===== Passage =====

The older a reverse osmosis membrane, the more worn and damaged the membrane surface. This is normal, and the reason why you have to replace the membrane periodically (usually once every 2 years).
You may notice that the TDS level of your RO water is slightly higher towards the end of the RO membrane’s lifespan because it’s less capable of rejecting contaminants than it was when newly installed.
The presence of a remineralization filter – or lack of – is another factor that affects the TDS levels of RO filtered water.
Remineralization filters are used in many modern reverse osmosis systems to reintroduce healthy minerals that we removed during the RO filtration process. The purpose of adding these minerals back into water is to improve its taste and prevent quality issues associated with water that’s mildly acidic.
These essential minerals are classed as dissolved solids, so they’ll increase the TDS of the reverse osmosis water. And that’s not a problem – not all TDS are bad!
📖 How To Reduce RO Water’s TDS Level
Not happy with the TDS level of your RO drinking water? There may be a few things you can do to reduce your water’s TDS further.

===== Data records =====

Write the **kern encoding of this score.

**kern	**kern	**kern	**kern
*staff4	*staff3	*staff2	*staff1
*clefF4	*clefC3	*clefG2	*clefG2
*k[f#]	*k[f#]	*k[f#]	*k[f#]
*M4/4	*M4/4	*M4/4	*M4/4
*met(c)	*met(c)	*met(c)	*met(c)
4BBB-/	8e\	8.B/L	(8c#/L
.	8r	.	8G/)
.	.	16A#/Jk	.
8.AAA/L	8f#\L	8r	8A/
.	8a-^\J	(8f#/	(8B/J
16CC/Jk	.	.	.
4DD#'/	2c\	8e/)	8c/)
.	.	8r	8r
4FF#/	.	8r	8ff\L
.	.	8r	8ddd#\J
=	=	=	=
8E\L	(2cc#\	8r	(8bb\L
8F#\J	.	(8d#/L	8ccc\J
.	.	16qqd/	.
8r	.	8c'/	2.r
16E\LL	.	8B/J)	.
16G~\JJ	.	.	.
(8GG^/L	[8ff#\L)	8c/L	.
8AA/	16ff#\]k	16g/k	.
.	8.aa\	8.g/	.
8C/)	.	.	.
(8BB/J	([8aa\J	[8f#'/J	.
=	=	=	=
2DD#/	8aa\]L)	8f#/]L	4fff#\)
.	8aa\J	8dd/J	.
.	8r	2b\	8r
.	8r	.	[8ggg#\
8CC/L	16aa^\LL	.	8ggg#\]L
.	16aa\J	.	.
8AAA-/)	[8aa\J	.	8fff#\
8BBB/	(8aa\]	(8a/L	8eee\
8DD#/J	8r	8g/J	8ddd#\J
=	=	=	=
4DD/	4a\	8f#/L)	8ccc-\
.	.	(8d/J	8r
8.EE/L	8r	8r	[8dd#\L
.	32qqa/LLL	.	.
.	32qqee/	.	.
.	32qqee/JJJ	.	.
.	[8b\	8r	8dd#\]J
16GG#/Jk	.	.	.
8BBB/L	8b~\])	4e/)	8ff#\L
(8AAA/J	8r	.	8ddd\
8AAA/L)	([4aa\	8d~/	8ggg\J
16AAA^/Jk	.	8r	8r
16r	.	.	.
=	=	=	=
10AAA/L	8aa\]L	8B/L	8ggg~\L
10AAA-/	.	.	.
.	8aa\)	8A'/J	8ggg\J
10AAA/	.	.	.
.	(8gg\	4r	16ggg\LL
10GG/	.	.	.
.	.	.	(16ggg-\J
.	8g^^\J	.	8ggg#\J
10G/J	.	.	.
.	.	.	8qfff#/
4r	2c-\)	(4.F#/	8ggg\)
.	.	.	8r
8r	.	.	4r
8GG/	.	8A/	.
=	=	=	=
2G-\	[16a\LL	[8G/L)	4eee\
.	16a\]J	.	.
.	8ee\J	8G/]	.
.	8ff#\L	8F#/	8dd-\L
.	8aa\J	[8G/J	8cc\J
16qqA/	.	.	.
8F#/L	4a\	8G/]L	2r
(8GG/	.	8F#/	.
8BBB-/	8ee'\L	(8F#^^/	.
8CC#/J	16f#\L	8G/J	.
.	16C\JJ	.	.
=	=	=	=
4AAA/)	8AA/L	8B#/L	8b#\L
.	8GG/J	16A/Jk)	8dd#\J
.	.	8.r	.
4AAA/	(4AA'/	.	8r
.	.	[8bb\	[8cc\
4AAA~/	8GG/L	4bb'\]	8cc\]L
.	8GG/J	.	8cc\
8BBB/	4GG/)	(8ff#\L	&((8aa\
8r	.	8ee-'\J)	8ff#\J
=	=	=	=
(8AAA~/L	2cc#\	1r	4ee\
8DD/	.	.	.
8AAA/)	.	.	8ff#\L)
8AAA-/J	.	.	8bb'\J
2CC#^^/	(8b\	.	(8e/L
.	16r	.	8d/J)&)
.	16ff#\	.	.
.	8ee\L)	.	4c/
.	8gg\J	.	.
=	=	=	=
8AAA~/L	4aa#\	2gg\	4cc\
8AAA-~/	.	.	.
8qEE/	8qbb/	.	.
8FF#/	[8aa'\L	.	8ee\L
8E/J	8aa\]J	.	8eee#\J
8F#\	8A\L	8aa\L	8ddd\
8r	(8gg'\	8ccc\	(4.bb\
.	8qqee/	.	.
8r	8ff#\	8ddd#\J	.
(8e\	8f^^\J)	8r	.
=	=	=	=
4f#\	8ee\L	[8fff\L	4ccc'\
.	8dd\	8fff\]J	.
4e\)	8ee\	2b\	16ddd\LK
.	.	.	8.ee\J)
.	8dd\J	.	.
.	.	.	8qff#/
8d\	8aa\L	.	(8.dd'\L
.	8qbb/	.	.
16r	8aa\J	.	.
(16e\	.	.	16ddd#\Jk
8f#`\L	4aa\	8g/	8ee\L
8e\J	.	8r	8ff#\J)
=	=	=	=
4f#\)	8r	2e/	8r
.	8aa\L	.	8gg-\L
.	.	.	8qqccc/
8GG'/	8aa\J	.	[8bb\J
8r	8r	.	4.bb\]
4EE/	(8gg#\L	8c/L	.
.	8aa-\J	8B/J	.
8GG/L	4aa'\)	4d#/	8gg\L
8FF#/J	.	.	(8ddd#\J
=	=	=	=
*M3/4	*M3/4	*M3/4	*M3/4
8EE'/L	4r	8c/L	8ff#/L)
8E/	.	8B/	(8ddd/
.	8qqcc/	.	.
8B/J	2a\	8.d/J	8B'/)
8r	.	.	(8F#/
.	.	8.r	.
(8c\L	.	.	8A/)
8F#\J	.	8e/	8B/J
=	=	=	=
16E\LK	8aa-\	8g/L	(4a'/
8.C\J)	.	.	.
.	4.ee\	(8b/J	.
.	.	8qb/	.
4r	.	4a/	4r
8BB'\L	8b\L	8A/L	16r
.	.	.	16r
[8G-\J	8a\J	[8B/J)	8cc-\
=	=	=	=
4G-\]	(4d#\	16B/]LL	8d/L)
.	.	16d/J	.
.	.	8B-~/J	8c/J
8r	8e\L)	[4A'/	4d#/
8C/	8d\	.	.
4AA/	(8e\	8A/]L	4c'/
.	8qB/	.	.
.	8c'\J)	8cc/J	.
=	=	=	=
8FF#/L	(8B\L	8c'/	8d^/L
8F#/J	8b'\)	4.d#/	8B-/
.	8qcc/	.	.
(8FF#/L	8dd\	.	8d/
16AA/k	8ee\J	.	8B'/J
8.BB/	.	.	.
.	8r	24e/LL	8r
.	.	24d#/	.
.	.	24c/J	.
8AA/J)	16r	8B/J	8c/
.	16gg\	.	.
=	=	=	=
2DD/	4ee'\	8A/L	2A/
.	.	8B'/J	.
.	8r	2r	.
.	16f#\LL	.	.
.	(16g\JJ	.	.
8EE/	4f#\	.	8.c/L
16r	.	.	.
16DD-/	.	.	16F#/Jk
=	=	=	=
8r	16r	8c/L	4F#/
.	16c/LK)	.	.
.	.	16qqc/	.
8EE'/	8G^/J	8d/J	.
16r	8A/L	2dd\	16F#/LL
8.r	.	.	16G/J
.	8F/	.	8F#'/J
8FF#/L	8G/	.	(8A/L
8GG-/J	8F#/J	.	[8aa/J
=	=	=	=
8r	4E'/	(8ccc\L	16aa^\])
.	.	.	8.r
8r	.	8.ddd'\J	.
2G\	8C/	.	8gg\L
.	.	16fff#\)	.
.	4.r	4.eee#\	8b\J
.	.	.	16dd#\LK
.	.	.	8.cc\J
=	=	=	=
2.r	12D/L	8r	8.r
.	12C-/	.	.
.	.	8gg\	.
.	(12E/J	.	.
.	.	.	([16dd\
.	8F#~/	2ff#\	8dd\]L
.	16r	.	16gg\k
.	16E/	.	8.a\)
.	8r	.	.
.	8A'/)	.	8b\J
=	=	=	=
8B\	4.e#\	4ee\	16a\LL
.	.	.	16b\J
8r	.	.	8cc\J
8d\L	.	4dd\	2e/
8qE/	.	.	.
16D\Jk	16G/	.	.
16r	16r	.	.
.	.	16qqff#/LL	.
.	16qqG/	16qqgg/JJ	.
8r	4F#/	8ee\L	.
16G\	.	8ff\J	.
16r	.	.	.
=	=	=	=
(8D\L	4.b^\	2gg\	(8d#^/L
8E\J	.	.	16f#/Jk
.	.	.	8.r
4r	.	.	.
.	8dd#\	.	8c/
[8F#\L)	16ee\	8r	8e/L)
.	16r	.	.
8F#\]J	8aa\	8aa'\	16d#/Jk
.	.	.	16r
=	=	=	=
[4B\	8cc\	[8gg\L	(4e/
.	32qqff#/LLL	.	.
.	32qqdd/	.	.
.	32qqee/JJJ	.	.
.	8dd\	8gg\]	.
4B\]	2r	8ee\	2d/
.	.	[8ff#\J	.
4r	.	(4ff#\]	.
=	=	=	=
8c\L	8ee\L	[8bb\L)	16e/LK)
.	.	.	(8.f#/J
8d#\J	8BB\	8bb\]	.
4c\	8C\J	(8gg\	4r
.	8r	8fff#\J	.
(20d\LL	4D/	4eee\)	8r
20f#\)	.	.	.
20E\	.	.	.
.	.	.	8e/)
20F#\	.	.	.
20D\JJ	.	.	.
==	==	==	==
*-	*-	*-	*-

=====

According to the passage on reverse osmosis water, how often does a reverse osmosis membrane usually need to be replaced?

Usually once every 2 years.